## Treść zadania a
Ile godzin trwała jazda przez całą trasę według relacji z podróży?

### Pokazany tekst

18 marca 2011

No to jazda. Niemcy, Francja i wreszcie cała Hiszpania pokonana.

No to jazda, przejechaliśmy Niemcy, Francja i wreszcie cała Hiszpania, maksymalna prędkość z wiatrem i z górki 107 km/h . Pokonanie całej trasy naszemu kombajnowi  zajęło nam 56 godzin, przez większość czasu mocno padało, właściwie dopiero w okolicach Malagi rozchmurzyło się. Po dotarciu na miejsce i znalezieniu kempingu 70 km za Malagą, późnym wieczorem zafundowaliśmy sobie prawdziwą hiszpańską kolację, oliwki, ser i wino :) Jutro już będziemy w Afryce.

Wrocław

Przez Niemcy przejeżdżaliśmy nocą, ale autostrady mają jak marzenie.

######

## Treść zadania b
Wypisz bez żadnych zmian tę część wpisów, która zaczyna się od wiersza z „family: Ranunculaceae” i ciągnie się aż do ostatniego wiersza wpisów. Oba te wiersze też mają się znaleźć.

### Wpisy do wykorzystania

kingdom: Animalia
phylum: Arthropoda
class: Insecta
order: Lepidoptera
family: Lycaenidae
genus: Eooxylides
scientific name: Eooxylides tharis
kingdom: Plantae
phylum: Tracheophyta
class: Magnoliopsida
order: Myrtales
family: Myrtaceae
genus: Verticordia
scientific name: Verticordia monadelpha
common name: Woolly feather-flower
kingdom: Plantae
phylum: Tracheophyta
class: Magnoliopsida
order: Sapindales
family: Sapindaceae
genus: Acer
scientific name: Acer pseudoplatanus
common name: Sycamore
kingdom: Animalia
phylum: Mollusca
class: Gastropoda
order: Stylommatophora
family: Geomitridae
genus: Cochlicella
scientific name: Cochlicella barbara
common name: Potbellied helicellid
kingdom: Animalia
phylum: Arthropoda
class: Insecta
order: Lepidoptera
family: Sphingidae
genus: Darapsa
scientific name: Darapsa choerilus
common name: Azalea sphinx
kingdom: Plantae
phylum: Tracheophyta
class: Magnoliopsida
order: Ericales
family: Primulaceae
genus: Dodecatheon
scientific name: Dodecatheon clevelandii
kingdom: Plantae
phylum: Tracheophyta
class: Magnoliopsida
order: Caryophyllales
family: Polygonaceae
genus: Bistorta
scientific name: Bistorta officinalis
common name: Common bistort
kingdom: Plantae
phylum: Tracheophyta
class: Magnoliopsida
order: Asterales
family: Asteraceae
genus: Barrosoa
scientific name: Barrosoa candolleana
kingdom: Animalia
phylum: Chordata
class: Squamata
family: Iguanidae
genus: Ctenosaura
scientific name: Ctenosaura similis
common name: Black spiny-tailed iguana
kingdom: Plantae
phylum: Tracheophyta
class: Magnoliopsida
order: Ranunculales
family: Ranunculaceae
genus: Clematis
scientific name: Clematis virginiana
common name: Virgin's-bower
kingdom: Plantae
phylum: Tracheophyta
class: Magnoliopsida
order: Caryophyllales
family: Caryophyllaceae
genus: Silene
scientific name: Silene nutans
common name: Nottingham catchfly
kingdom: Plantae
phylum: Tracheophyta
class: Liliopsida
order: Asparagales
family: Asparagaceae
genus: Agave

######

## Rozwiązanie zadania a
56 godzin.

## Rozwiązanie zadania b
family: Ranunculaceae
genus: Clematis
scientific name: Clematis virginiana
common name: Virgin's-bower
kingdom: Plantae
phylum: Tracheophyta
class: Magnoliopsida
order: Caryophyllales
family: Caryophyllaceae
genus: Silene
scientific name: Silene nutans
common name: Nottingham catchfly
kingdom: Plantae
phylum: Tracheophyta
class: Liliopsida
order: Asparagales
family: Asparagaceae
genus: Agave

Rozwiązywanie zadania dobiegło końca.